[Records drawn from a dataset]
- - - -
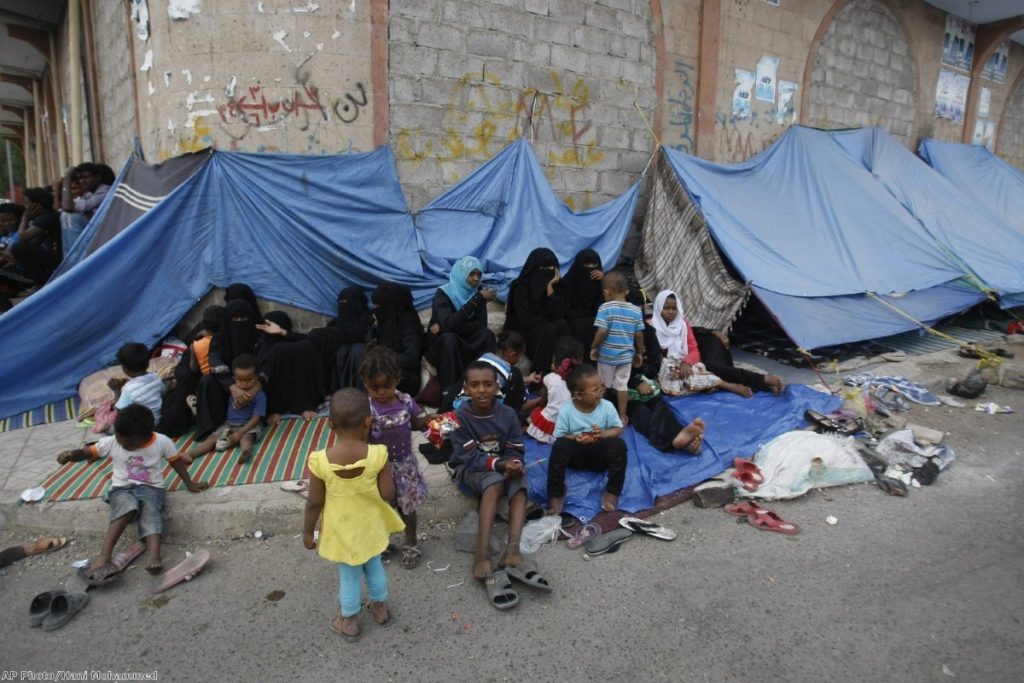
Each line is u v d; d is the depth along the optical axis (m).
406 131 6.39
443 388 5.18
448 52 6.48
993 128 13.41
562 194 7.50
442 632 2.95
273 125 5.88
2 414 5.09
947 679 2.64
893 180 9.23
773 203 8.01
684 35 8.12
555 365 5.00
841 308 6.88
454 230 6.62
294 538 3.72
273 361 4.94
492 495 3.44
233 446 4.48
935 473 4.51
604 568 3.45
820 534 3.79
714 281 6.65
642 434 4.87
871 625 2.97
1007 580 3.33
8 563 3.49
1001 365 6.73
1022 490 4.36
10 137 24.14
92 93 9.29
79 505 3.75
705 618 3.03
- - - -
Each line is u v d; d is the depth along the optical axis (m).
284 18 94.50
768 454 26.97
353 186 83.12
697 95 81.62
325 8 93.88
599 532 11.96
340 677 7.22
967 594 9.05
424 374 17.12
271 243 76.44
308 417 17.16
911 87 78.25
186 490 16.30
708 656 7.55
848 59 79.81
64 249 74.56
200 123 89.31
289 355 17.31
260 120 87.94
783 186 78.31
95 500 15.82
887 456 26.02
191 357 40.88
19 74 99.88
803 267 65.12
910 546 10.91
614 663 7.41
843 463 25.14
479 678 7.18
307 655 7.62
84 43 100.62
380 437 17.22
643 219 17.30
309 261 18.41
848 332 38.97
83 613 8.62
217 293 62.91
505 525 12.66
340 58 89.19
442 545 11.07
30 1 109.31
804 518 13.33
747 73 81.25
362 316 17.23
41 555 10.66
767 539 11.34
- - - -
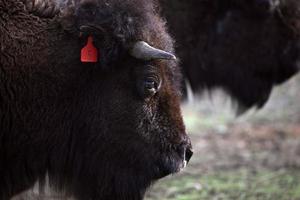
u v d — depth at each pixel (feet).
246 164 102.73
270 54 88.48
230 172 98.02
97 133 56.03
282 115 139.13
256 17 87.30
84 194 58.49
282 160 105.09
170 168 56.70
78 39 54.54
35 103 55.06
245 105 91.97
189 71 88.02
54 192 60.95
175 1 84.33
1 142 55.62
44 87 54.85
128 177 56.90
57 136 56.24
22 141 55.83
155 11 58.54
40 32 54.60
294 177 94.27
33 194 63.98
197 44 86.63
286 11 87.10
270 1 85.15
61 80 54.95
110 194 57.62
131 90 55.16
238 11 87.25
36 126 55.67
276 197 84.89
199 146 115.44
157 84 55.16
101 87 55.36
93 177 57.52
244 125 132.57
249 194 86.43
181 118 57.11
- - - -
[Work item] Can you repeat, word for word, every line above from the one containing "340 58 89.19" down to the one containing "767 539 11.34", including both?

[Finished exercise]
340 58 89.19
442 545 11.07
30 1 109.31
804 518 13.33
747 73 81.25
362 316 17.23
41 555 10.66
767 539 11.34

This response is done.